1. Tile roles for GEMM

GEMM uses a few specialized tile roles:

  • TileType::Mat: general matrix tiles for memory movement and transforms.
  • TileLeft<A, TM, TK>: the left operand tile layout expected by the matmul engine.
  • TileRight<B, TK, TN>: the right operand tile layout expected by the matmul engine.
  • TileAcc<Acc, TM, TN>: accumulator tile used by TMATMUL/TMATMUL_ACC.

The boxed/fractal layout requirements behind these aliases are enforced by pto::Tile compile-time checks and by per-instruction constraints.
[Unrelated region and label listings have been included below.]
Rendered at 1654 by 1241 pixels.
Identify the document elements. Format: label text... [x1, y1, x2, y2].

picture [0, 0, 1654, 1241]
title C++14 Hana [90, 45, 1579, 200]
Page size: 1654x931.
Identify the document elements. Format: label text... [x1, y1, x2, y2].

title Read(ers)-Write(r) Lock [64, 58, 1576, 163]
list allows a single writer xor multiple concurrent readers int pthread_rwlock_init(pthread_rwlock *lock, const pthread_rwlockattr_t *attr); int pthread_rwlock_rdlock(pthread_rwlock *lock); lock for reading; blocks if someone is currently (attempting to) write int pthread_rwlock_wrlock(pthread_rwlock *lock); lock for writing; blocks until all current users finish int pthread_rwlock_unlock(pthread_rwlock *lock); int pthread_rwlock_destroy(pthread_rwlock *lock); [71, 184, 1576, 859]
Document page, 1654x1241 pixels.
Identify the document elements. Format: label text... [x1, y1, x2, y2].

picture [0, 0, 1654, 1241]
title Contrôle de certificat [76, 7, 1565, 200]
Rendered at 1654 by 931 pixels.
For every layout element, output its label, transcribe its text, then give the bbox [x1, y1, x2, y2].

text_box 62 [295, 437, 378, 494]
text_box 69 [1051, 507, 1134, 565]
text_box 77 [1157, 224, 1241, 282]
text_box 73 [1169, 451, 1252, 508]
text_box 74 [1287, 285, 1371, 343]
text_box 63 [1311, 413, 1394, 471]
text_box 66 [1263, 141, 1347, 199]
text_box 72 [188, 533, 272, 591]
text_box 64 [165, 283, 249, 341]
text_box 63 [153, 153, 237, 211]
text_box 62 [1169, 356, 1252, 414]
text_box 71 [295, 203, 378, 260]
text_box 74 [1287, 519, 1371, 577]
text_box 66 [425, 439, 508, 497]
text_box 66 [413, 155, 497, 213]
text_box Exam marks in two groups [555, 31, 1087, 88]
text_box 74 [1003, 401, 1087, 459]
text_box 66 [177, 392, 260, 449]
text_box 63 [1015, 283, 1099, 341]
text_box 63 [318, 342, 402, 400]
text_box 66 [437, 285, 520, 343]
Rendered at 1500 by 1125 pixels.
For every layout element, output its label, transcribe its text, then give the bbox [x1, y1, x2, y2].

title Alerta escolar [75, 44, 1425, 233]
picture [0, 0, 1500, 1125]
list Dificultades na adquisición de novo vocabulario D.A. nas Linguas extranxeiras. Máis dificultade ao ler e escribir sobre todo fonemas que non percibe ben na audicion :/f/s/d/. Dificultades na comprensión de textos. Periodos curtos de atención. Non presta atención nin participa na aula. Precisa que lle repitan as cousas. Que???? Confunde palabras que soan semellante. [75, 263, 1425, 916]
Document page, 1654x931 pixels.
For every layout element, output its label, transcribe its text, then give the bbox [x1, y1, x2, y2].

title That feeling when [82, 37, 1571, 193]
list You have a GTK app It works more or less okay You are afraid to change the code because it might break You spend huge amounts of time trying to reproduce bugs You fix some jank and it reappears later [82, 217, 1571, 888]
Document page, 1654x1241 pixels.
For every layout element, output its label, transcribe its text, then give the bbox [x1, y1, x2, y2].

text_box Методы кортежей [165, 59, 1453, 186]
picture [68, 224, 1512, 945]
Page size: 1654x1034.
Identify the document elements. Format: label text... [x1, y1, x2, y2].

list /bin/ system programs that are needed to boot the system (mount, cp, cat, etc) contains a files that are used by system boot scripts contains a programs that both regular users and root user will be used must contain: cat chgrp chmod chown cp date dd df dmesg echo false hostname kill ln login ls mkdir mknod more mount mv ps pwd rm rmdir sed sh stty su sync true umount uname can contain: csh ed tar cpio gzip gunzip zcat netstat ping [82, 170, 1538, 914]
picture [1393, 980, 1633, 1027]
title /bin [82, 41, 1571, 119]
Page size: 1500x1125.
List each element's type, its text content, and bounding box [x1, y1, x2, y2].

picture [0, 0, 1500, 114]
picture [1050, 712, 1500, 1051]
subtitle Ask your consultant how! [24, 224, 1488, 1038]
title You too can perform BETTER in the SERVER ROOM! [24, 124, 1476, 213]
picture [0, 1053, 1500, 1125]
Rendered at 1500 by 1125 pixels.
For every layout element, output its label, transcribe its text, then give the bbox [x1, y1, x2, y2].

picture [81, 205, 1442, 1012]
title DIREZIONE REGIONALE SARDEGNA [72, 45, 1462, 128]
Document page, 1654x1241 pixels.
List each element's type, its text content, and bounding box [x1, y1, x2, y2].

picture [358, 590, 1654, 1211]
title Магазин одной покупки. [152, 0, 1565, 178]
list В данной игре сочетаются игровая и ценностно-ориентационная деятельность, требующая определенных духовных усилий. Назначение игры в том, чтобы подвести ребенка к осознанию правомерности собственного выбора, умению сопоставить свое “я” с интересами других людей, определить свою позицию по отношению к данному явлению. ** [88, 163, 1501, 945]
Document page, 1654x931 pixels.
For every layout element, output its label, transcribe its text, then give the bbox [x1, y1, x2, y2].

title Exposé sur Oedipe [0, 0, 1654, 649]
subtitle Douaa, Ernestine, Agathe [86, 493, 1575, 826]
2. Single-tile GEMM skeleton

#include <pto/pto-inst.hpp>
using namespace pto;

template <typename A, typename B, typename Acc, int TM, int TK, int TN>
__global__ AICORE void GemmOneTile(__gm__ A* a, __gm__ B* b, __gm__ Acc* c) {
  using GA = GT2D<A, TM, TK>;
  using GB = GT2D<B, TK, TN>;

  GA gA(a);
  GB gB(b);

  Tile<TileType::Mat, A, TM, TK, BLayout::RowMajor> a_mat;
  Tile<TileType::Mat, B, TK, TN, BLayout::RowMajor> b_mat;
  TileLeft<A, TM, TK> a_l;
  TileRight<B, TK, TN> b_r;
  TileAcc<Acc, TM, TN> acc;

  TLOAD(a_mat, gA);
  TLOAD(b_mat, gB);
  TMOV(a_l, a_mat);
  TMOV(b_r, b_mat);
  TMATMUL(acc, a_l, b_r);

  // Writeback is typically done via a backend-specific move and store path.
}

3. From skeleton to real GEMM

To make this into a real GEMM kernel you usually add:

  • Tiling over M, N, and K:
  • TEXTRACT to slice from a larger GM view into a tile-shaped view.
  • loops over K tiles and TMATMUL_ACC for accumulation.
  • Synchronization for overlap:
  • events to order memory and compute pipelines,
  • ping-pong buffers to reuse tile storage safely.